In characteristic ambiguous fashion, the above events can all easily be interpreted negatively instead of positively. For example, when Achilles exhorts Patroclus to turn back before seizing the city, he focuses on the good of his own glory: “Even if Zeus the thundering lord of Hera lets you seize your glory, you must not burn for war against these Trojans, madmen lusting for battle — not without me — you will only make my glory that much less… (415, 102-106)” These wishes are a tad presumptuous, given that Achilles refuses to go into battle himself. Achilles’s extreme expression of grief and rage at Patroclus’s death can also inspire skepticism among readers; after all, he had to have realized earlier that there was a good chance of Patroclus being wounded or killed. His violence toward Hector’s body can be viewed as unreasonable and downright psychotic. Thus Achilles’s reentrance into war is conducive to a distinctly negative interpretation, as well as a positive one.
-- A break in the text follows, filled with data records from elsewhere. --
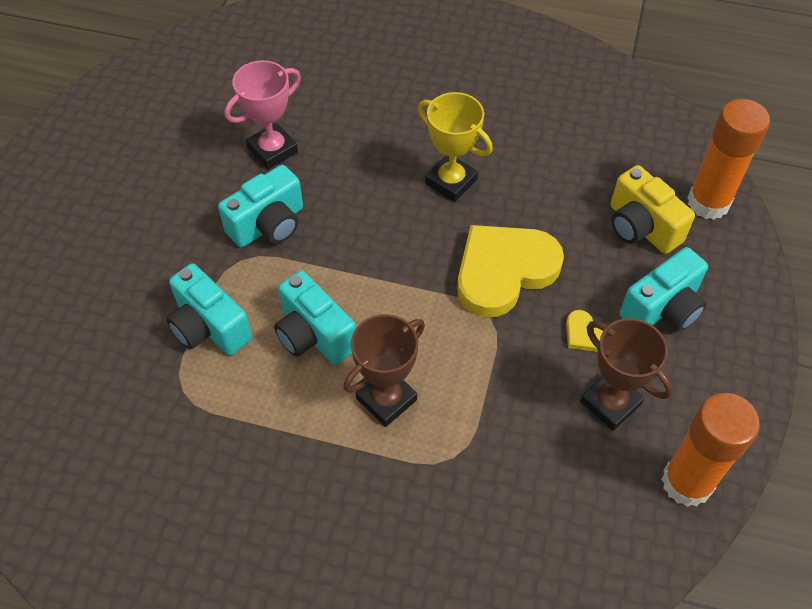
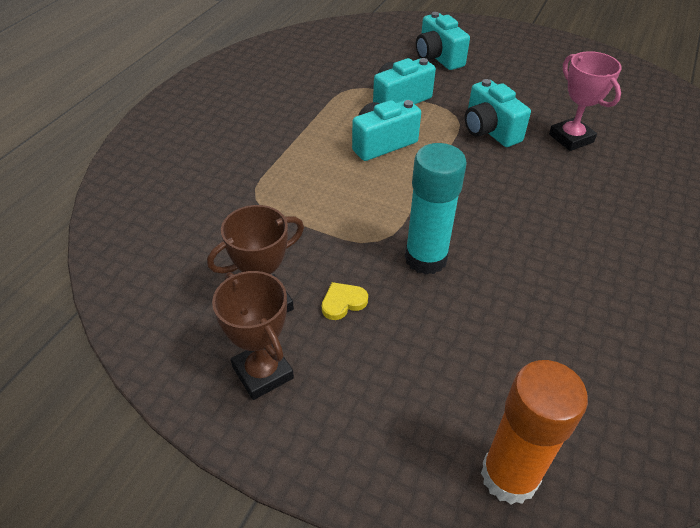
camera: 100 degrees right, 10 degrees down
(386, 399) = (316, 172): brown trophy -> brown trophy (263, 372)
(451, 181) = (539, 240): yellow trophy -> none
(504, 271) = (426, 258): yellow heart -> turquoise glue stick
(641, 227) = (472, 387): yellow camera -> none
(662, 308) = (358, 376): turquoise camera -> turquoise camera (438, 57)
(686, 482) = (167, 340): orange glue stick -> none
The reader reaches the last scenes of The Iliad with a deep but confused sense of Achilles’s character. From the very opening lines and on throughout the work, the actions and words of The Iliad‘s tragic hero are left wide open to interpretation. Because Achilles can be perceived in so many different ways depending on the reader’s perspective and understanding of the story, his character emerges as representation of all human tragedy. When Achilles and Priam gaze into each other’s eyes at the end of the poem, the reader wonders if Priam is also trying to divine the true motives behind the swift warrior’s behavior. In the end, by remaining an enigma, Achilles inspires the reader to ponder the very depths of human experience that The Iliad explores.